“A Critical Review of Personalized Learning”: A summary of our AERA discussion
The Virtual Learning Lab team hosted a session titled “A Critical Review of Personalized Learning” during the 2018 American Educational Research Association conference in New York City.
The interactive session, held April 13th, was hosted by a group of national experts in the field of personalized learning. These participants include: Dr. Danielle McNamara of Arizona State University, Dr. Jan Plass of New York University, Dr. Barbara Means of Digital Promise, Alfred Essa, vice president of McGraw-Hill Education, Cristina Heffernan, Co-founder of ASSISTments, Dr. Neil Heffernan of Worcester Polytechnic Institute and co-founder of ASSISTments, Dr. Phil Poekert of the University of Florida Lastinger Center, and Dr. Sidney D’Mello of University of Colorado Boulder.
Approximately 40 attendees joined in on the discussion, providing their insight alongside the panelists to begin conceptualizing a cohesive image of what personalized learning should look like. While there are a lot of different perceptions on what makes learning personalized, a framework needs to be provided to help determine whether a product or system is truly personalized or not.
Our panelists began their discussion on their individual definitions and experiences with personalized learning. The notion of what makes learning personalized was at the forefront of the discussion, with the panelists noting the lack of consistency in what is actually meant by the term“personalized”, and the necessity of having a stable definition for it.
As the two hour discussion continued on, panelists conferred about where the future of personalized learning would be. The question hanging in the air was in regards to the hype surrounding personalized learning. Was personalized learning the way of the future or had our expectations of what personalized learning could do become too great?

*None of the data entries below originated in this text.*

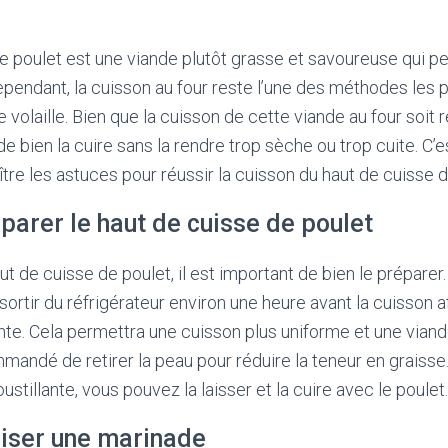
e poulet est une viande plutôt grasse et savoureuse qui pe
ependant, la cuisson au four reste l’une des méthodes les 
e volaille. Bien que la cuisson de cette viande au four soit
e de bien la cuire sans la rendre trop sèche ou trop cuite. C’e
tre les astuces pour réussir la cuisson du haut de cuisse d
parer le haut de cuisse de poulet
ut de cuisse de poulet, il est important de bien le préparer. 
tir du réfrigérateur environ une heure avant la cuisson afi
e. Cela permettra une cuisson plus uniforme et une viand
ommandé de retirer la peau pour réduire la teneur en graisse
ustillante, vous pouvez la laisser et la cuire avec le poulet.
liser une marinade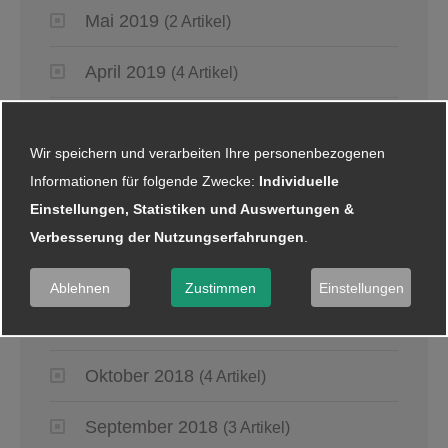
Mai 2019
(2 Artikel)
April 2019
(4 Artikel)
März 2019
(6 Artikel)
Wir speichern und verarbeiten Ihre personenbezogenen
Januar 2019
(5 Artikel)
Informationen für folgende Zwecke:
Individuelle
Einstellungen, Statistiken und Auswertungen &
2018
Verbesserung der Nutzungserfahrungen
.
Dezember 2018
(8 Artikel)
Ablehnen
Zustimmen
Einstellungen
November 2018
(2 Artikel)
Oktober 2018
(4 Artikel)
September 2018
(3 Artikel)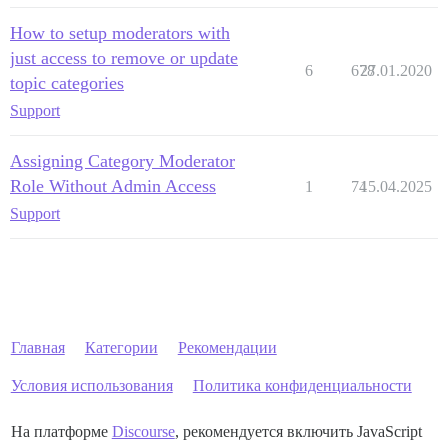
How to setup moderators with
just access to remove or update
6
678
27.01.2020
topic categories
Support
Assigning Category Moderator
Role Without Admin Access
1
74
15.04.2025
Support
Главная
Категории
Рекомендации
Условия использования
Политика конфиденциальности
На платформе
Discourse
, рекомендуется включить JavaScript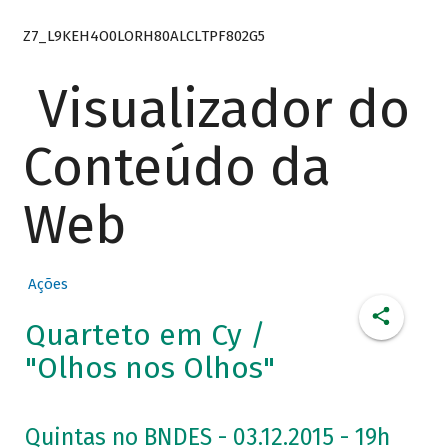
Z7_L9KEH4O0LORH80ALCLTPF802G5
Visualizador do
Conteúdo da
Web
Ações
Quarteto em Cy /
"Olhos nos Olhos"
Quintas no BNDES - 03.12.2015 - 19h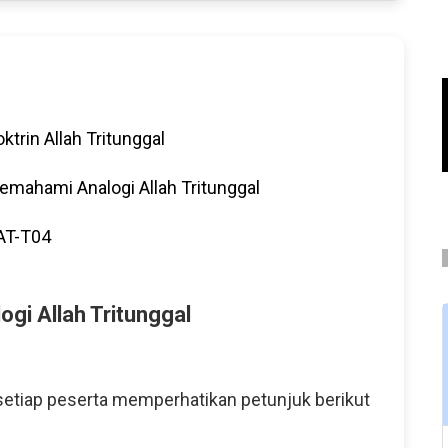
ktrin Allah Tritunggal
emahami Analogi Allah Tritunggal
AT-T04
gi Allah Tritunggal
etiap peserta memperhatikan petunjuk berikut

A key idea was formed that helped quell that fear. Personalized learning can invoke the image of a disassociation between the teacher and student, replacing the educator with a machine facilitator. Our panelists shifted this paradigm, instead focusing on the critical role that teachers play in personalized learning. Intelligent systems aren’t meant to replace teachers but instead supplement their learning strategies and classroom practices. Being able to utilize systems that provide meaningful and timely feedback has impactful effects on student achievement, allowing facilitators to work with the systems to get a better understanding of each individual student’s successes and struggles.
“Students now more than ever need to know their individual needs are addressed and understood,” Philip Poekert said. “Everything in their lives is now personalized- the shows they watch, the people they follow, the music they listen to- we need to do the same with education.”
The conference drew to a close with attendees providing their own insights to the panel, with panelists joining the attendees at their tables and sharing in key themes revolving around the discussion. The Virtual Learning Lab came away from the conference with new perspectives on what makes learning personalized and how to continue to improve the methodology that we have seen employed in our new personalized learning systems.